» DATA FOR THIS EXERCISE
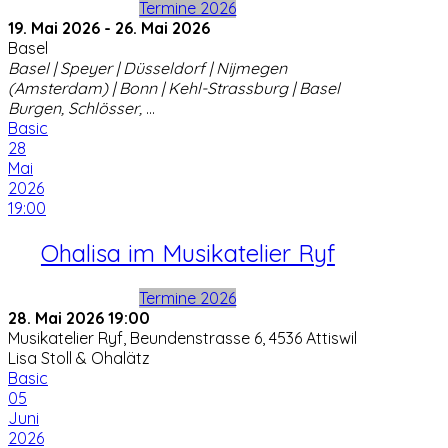
Termine 2026
19. Mai 2026
-
26. Mai 2026
Basel
Basel | Speyer | Düsseldorf | Nijmegen
(Amsterdam) | Bonn | Kehl-Strassburg | Basel
Burgen, Schlösser,
...
Basic
28
Mai
2026
19:00
Ohalisa im Musikatelier Ryf
Termine 2026
28. Mai 2026
19:00
Musikatelier Ryf, Beundenstrasse 6, 4536 Attiswil
Lisa Stoll & Ohalätz
Basic
05
Juni
2026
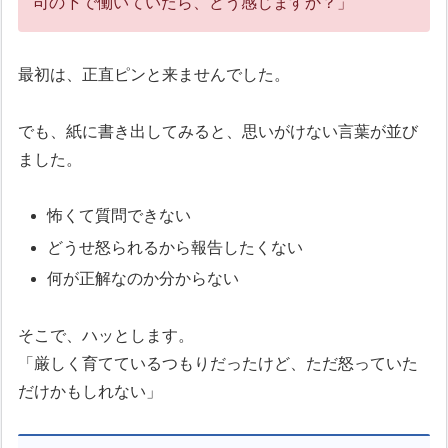
司の下で働いていたら、どう感じますか？」
最初は、正直ピンと来ませんでした。
でも、紙に書き出してみると、思いがけない言葉が並び
ました。
怖くて質問できない
どうせ怒られるから報告したくない
何が正解なのか分からない
そこで、ハッとします。
「厳しく育てているつもりだったけど、ただ怒っていた
だけかもしれない」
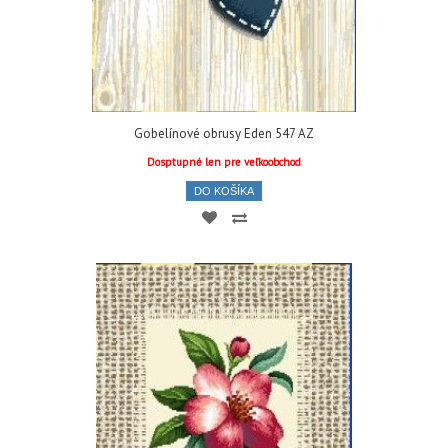
Gobelínové obrusy Eden 547 AZ
Dosptupné len pre veľkoobchod
DO KOŠÍKA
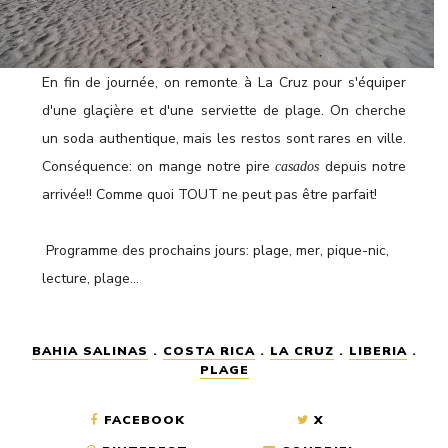
En fin de journée, on remonte à La Cruz pour s'équiper
d'une glaçière et d'une serviette de plage. On cherche
un soda authentique, mais les restos sont rares en ville.
Conséquence: on mange notre pire
depuis notre
casados
arrivée!! Comme quoi TOUT ne peut pas être parfait!
Programme des prochains jours: plage, mer, pique-nic,
lecture, plage...
BAHIA SALINAS
.
COSTA RICA
.
LA CRUZ
.
LIBERIA
.
PLAGE
FACEBOOK
X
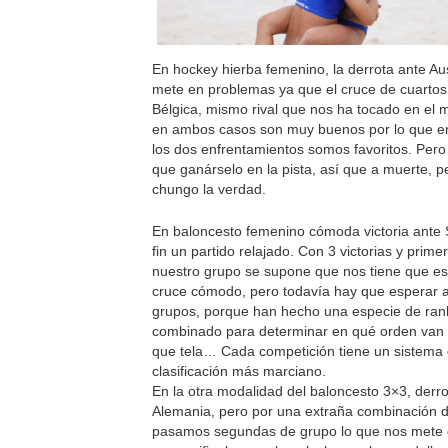
En hockey hierba femenino, la derrota ante Aus
mete en problemas ya que el cruce de cuartos
Bélgica, mismo rival que nos ha tocado en el 
en ambos casos son muy buenos por lo que e
los dos enfrentamientos somos favoritos. Pero
que ganárselo en la pista, así que a muerte, p
chungo la verdad.
En baloncesto femenino cómoda victoria ante 
fin un partido relajado. Con 3 victorias y prime
nuestro grupo se supone que nos tiene que e
cruce cómodo, pero todavía hay que esperar a
grupos, porque han hecho una especie de ran
combinado para determinar en qué orden van 
que tela… Cada competición tiene un sistema
clasificación más marciano.
En la otra modalidad del baloncesto 3×3, derr
Alemania, pero por una extraña combinación d
pasamos segundas de grupo lo que nos mete 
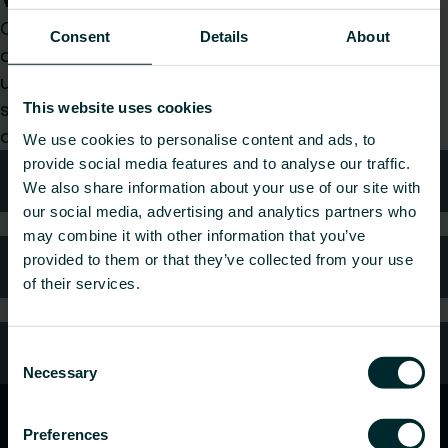
Que vous soyez prescripteur, installateur,
Consent
Details
About
architecte, bureau d’études, distributeur ou
utilisateur final, choisissez une catégorie et nous
serons ravis de prendre en charge votre
This website uses cookies
demande.
We use cookies to personalise content and ads, to
provide social media features and to analyse our traffic.
Conseils techniques
We also share information about your use of our site with
our social media, advertising and analytics partners who
may combine it with other information that you’ve
provided to them or that they’ve collected from your use
FAQ
of their services.
Service client
Consent
Necessary
Selection
Preferences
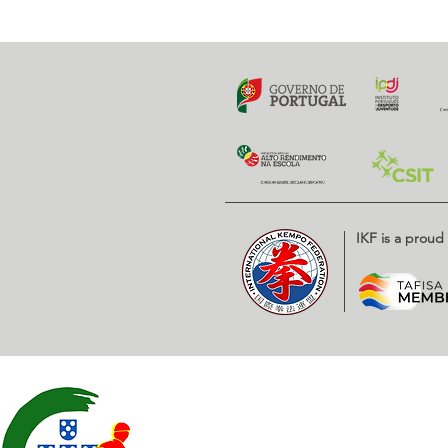
Previous
IKF is a prou
Contatos
EXPOESTE – Av. Infante D. H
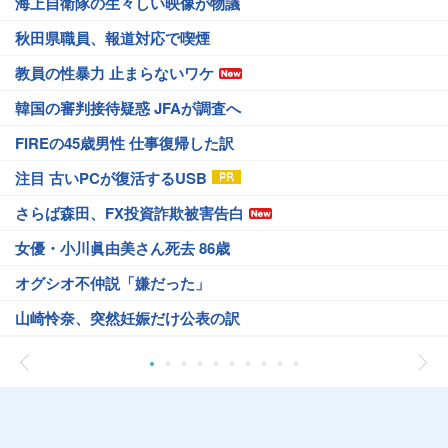
海上自衛隊の生々しい映像が物議
秋田県職員、報道対応で喫煙
教員の性暴力 止まらないワケ
韓国の審判接待疑惑 JFAが調査へ
FIREの45歳男性 仕事復帰した訳
注目 古いPCが復活するUSB
さらば森田、FX投資詐欺被害告白
女優・小川眞由美さん死去 86歳
オグシオ不仲説「嫌だった」
山崎怜奈、突然妊娠だけ公表の訳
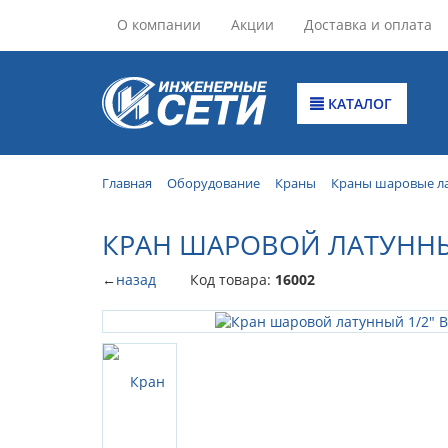
О компании
Акции
Доставка и оплата
КАТАЛОГ
Главная
Оборудование
Краны
Краны шаровые л
КРАН ШАРОВОЙ ЛАТУННЫЙ 
←
назад
Код товара:
16002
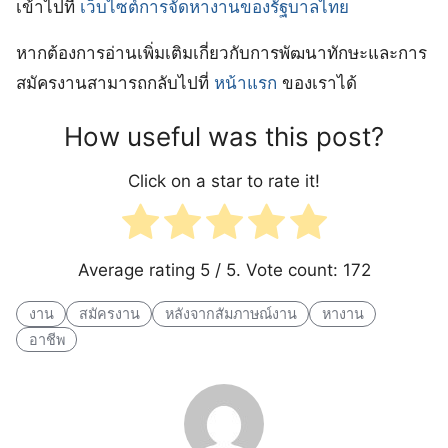
เข้าไปที่
เว็บไซต์การจัดหางานของรัฐบาลไทย
หากต้องการอ่านเพิ่มเติมเกี่ยวกับการพัฒนาทักษะและการ
สมัครงานสามารถกลับไปที่
หน้าแรก
ของเราได้
How useful was this post?
Click on a star to rate it!
Average rating
5
/ 5. Vote count:
172
งาน
สมัครงาน
หลังจากสัมภาษณ์งาน
หางาน
อาชีพ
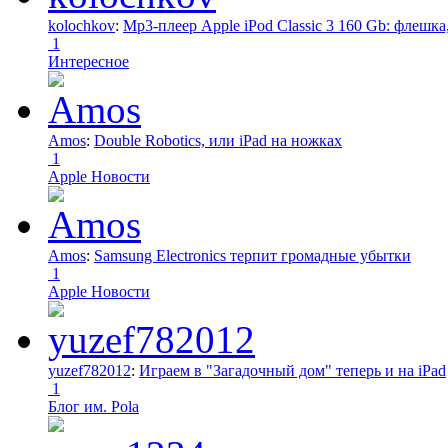
kolochkov
:
Mp3-плеер Apple iPod Classic 3 160 Gb: флеш
1
Интересное
Amos
:
Double Robotics, или iPad на ножках
1
Apple Новости
Amos
:
Samsung Electronics терпит громадные убытки
1
Apple Новости
yuzef782012
:
Играем в "Загадочный дом" теперь и на iPad
1
Блог им. Pola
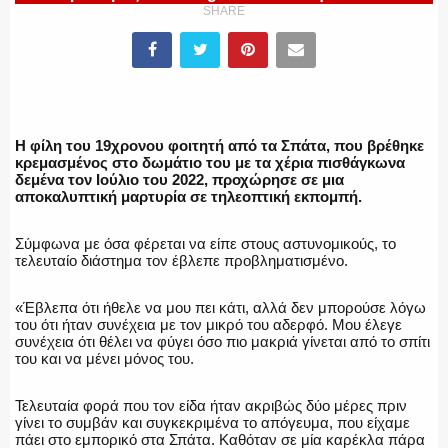
SHARE
ΕΛΛΗΝΙΚΗ ΑΣΤΥΝΟΜΙΑ
Η φίλη του 19χρονου φοιτητή από τα Σπάτα, που βρέθηκε
ΠΥΡΟΣΒΕΣΤΙΚΗ
κρεμασμένος στο δωμάτιο του με τα χέρια πισθάγκωνα
δεμένα τον Ιούλιο του 2022, προχώρησε σε μια
αποκαλυπτική μαρτυρία σε τηλεοπτική εκπομπή.
Σύμφωνα με όσα φέρεται να είπε στους αστυνομικούς, το
ΛΙΜΕΝΙΚΟ
τελευταίο διάστημα τον έβλεπε προβληματισμένο.
«Έβλεπα ότι ήθελε να μου πει κάτι, αλλά δεν μπορούσε λόγω
του ότι ήταν συνέχεια με τον μικρό του αδερφό. Μου έλεγε
συνέχεια ότι θέλει να φύγει όσο πιο μακριά γίνεται από το σπίτι
ΕΝΟΠΛΕΣ ΔΥΝΑΜΕΙΣ
του και να μένει μόνος του.
Τελευταία φορά που τον είδα ήταν ακριβώς δύο μέρες πριν
γίνει το συμβάν και συγκεκριμένα το απόγευμα, που είχαμε
πάει στο εμπορικό στα Σπάτα. Καθόταν σε μία καρέκλα πάρα
ΕΚΑΒ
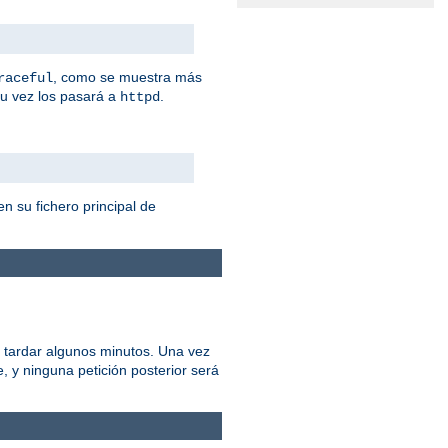
, como se muestra más
raceful
su vez los pasará a
.
httpd
n su fichero principal de
 tardar algunos minutos. Una vez
 y ninguna petición posterior será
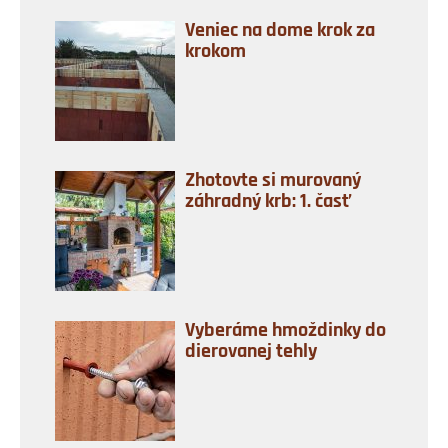
Veniec na dome krok za
krokom
Zhotovte si murovaný
záhradný krb: 1. časť
Vyberáme hmoždinky do
dierovanej tehly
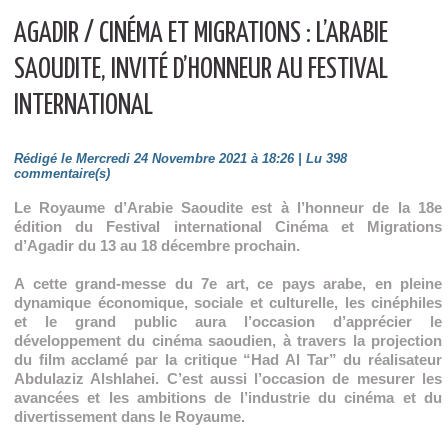
AGADIR / CINÉMA ET MIGRATIONS : L’ARABIE
SAOUDITE, INVITÉ D’HONNEUR AU FESTIVAL
INTERNATIONAL
Rédigé le Mercredi 24 Novembre 2021 à 18:26 | Lu 398
commentaire(s)
Le Royaume d’Arabie Saoudite est à l’honneur de la 18e
édition du Festival international Cinéma et Migrations
d’Agadir du 13 au 18 décembre prochain.
A cette grand-messe du 7e art, ce pays arabe, en pleine
dynamique économique, sociale et culturelle, les cinéphiles
et le grand public aura l’occasion d’apprécier le
développement du cinéma saoudien, à travers la projection
du film acclamé par la critique “Had Al Tar” du réalisateur
Abdulaziz Alshlahei. C’est aussi l’occasion de mesurer les
avancées et les ambitions de l’industrie du cinéma et du
divertissement dans le Royaume.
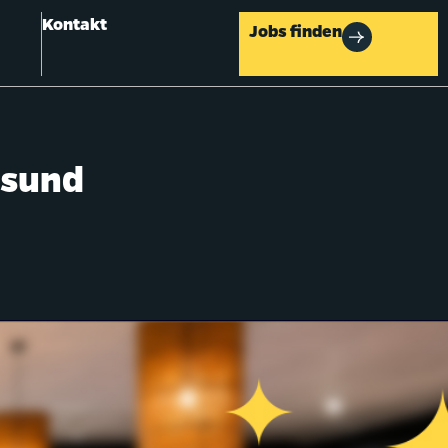
Kontakt
Jobs finden
lsund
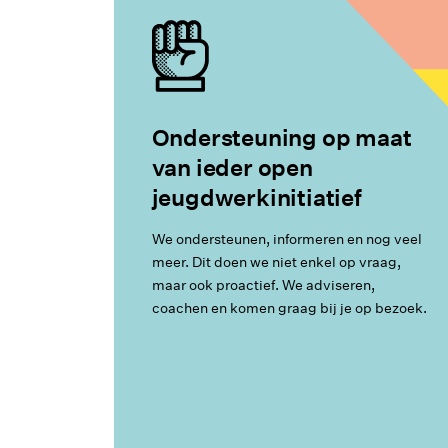
Ondersteuning op maat
van ieder open
jeugdwerkinitiatief
We ondersteunen, informeren en nog veel
meer. Dit doen we niet enkel op vraag,
maar ook proactief. We adviseren,
coachen en komen graag bij je op bezoek.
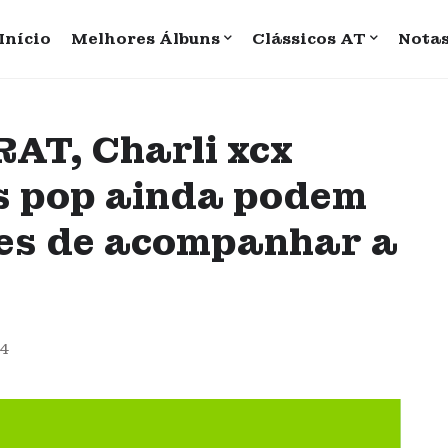
Início
Melhores Álbuns
Clássicos AT
Nota
RAT, Charli xcx
s pop ainda podem
tes de acompanhar a
24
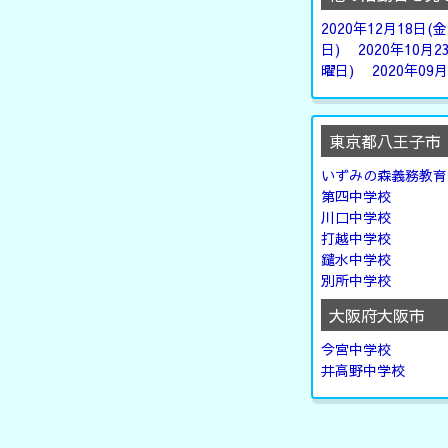
2020年12月18日(
日)
2020年10月2
曜日)
2020年09
東京都八王子市
いずみの森義務教育
第四中学校
川口中学校
打越中学校
鑓水中学校
別所中学校
大阪府大阪市
今宮中学校
井高野中学校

» ASSIGNMENT
Pictures excluded, reproduce only the part above that opens with the line holding "Veniec na dome krok za" and closes with the line holding "Abdulaziz Alshlahei. C’est", exactly as written.

» OUTPUT OF THE EXERCISE
Veniec na dome krok za
krokom
Zhotovte si murovaný
záhradný krb: 1. časť
Vyberáme hmoždinky do
dierovanej tehly
AGADIR / CINÉMA ET MIGRATIONS : L’ARABIE
SAOUDITE, INVITÉ D’HONNEUR AU FESTIVAL
INTERNATIONAL
Rédigé le Mercredi 24 Novembre 2021 à 18:26 | Lu 398
commentaire(s)
Le Royaume d’Arabie Saoudite est à l’honneur de la 18e
édition du Festival international Cinéma et Migrations
d’Agadir du 13 au 18 décembre prochain.
A cette grand-messe du 7e art, ce pays arabe, en pleine
dynamique économique, sociale et culturelle, les cinéphiles
et le grand public aura l’occasion d’apprécier le
développement du cinéma saoudien, à travers la projection
du film acclamé par la critique “Had Al Tar” du réalisateur
Abdulaziz Alshlahei. C’est aussi l’occasion de mesurer les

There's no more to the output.